→ Written instruction 1: Print the passage of the Sifuentes opinion starting at "I. Background" and ending at "degree trespass charge.".
→ Written instruction 2:
Answer these questions from the Sifuentes opinion:
(a) Which county's district court heard the case?
(b) Which judge wrote the opinion?
(c) To what charge did the defendant plead guilty?
→ Written instruction 3: Name every attorney listed as counsel for either party in the Sifuentes opinion.

→ Document section:
- - -
Court of Appeals of Colorado, Fifth Division

July 11, 2019

The People of the State of Colorado, Plaintiff-Appellee,
v.
Ruben Jesus Sifuentes, Defendant-Appellant.

          Adams County District Court No. 16CR142 Honorable Thomas R. Ensor, Judge

          Philip J. Weiser, Attorney General, William G. Kozeliski, Senior Assistant Attorney General, Denver, Colorado, for Plaintiff-Appellee

          Law Offices of M. Colin Bresee, M. Colin Bresee, Denver, Colorado; The Blair Law Office, LLC, David Blair, Denver, Colorado, for Defendant-Appellant

          OPINION

          RICHMAN, JUDGE

         ¶ 1 The court, sua sponte, having considered the briefs in this case orders that the case is remanded to the district court for the limited purposes of (1) determining whether defendant invoked his Sixth Amendment right to counsel of choice when he moved to continue; and, if so, (2) weighing the judicial efficiency and integrity factors articulated in People v. Brown, 2014 CO 25, ¶ 24, against the defendant's right to counsel of choice, which shall be done with all due speed.

         I. Background

         ¶ 2 Defendant, Ruben Jesus Sifuentes, was charged with first degree criminal trespass, aggravated sexual assault on a child, and sexual assault on a child. He was tried on the latter two charges, and the trial ended with a hung jury. In a separate proceeding, he pleaded guilty to second degree criminal trespass and the prosecution dismissed the first degree trespass charge.
- - -
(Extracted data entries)
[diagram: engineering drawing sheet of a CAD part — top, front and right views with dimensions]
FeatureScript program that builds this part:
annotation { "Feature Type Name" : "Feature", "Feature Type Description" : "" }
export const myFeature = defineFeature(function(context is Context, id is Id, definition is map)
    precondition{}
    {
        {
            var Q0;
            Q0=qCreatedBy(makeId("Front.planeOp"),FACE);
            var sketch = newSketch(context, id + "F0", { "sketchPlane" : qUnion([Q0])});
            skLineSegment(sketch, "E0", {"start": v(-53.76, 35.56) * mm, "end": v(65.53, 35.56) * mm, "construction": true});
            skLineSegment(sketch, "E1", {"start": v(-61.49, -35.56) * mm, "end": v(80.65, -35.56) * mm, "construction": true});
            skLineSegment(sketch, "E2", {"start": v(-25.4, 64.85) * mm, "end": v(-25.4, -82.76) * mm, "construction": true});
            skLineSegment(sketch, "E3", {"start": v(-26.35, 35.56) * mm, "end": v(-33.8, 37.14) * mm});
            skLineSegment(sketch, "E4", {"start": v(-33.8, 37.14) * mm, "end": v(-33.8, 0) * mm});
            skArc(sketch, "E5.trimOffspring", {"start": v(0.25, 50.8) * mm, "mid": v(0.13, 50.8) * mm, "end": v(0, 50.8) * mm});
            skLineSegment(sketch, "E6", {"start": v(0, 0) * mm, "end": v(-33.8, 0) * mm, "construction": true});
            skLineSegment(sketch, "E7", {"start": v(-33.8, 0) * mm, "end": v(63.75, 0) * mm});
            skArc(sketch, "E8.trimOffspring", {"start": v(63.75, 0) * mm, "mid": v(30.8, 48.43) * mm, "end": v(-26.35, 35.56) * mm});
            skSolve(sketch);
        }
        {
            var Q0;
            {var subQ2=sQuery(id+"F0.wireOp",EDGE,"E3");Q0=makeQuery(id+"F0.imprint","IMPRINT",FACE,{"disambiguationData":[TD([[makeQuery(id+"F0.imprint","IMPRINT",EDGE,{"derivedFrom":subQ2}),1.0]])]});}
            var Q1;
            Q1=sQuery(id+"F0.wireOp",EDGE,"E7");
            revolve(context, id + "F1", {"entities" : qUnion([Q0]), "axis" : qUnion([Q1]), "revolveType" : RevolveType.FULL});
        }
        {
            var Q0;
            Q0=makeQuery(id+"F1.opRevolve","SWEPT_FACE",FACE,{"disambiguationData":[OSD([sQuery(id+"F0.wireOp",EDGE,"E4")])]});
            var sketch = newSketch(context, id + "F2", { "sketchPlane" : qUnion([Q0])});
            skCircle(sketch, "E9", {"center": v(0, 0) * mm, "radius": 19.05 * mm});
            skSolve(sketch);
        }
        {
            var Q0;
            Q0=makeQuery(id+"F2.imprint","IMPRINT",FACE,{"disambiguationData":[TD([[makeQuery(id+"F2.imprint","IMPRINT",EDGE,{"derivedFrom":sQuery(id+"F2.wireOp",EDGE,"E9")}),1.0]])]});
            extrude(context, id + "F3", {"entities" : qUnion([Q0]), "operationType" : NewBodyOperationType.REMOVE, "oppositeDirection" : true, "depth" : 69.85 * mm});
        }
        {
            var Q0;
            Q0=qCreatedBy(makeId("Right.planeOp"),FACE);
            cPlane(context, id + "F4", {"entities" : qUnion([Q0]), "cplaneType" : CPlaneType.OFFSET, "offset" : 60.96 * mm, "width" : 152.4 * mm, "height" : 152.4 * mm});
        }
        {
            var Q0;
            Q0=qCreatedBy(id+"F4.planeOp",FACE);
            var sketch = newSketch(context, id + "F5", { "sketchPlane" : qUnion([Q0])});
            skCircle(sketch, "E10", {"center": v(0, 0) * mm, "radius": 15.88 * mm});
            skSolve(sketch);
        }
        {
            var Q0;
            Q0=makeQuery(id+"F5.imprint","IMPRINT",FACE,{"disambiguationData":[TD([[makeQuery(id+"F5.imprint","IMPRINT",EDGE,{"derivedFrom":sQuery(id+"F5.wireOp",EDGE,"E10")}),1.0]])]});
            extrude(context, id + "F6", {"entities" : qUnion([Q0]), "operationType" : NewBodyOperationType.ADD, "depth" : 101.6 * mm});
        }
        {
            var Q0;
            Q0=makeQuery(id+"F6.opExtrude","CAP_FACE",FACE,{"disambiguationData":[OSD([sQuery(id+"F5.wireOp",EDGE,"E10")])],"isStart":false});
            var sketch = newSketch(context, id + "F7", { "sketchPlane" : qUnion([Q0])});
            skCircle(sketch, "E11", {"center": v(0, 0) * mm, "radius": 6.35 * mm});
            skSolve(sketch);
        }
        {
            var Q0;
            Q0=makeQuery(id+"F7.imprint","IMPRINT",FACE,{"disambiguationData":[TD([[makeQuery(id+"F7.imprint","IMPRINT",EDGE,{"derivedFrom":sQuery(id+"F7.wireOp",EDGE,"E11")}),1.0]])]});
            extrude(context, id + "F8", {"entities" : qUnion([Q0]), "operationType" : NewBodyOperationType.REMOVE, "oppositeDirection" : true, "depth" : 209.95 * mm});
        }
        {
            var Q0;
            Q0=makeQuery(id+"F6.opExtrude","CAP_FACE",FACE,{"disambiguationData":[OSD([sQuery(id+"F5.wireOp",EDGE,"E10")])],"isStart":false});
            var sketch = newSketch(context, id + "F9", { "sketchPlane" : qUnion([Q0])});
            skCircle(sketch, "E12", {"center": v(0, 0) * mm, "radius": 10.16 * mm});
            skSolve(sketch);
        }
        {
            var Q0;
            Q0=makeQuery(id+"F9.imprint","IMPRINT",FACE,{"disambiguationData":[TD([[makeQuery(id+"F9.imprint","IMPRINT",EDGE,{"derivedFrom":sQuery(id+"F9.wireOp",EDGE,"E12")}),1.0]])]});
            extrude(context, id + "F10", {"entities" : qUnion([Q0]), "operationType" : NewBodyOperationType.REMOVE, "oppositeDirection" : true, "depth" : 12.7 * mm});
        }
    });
- - -
→ Final result 1:
I. Background

         ¶ 2 Defendant, Ruben Jesus Sifuentes, was charged with first degree criminal trespass, aggravated sexual assault on a child, and sexual assault on a child. He was tried on the latter two charges, and the trial ended with a hung jury. In a separate proceeding, he pleaded guilty to second degree criminal trespass and the prosecution dismissed the first degree trespass charge.

→ Final result 2:
(a) Adams County
(b) Richman
(c) Second degree criminal trespass

→ Final result 3:
Philip J. Weiser
William G. Kozeliski
M. Colin Bresee
David Blair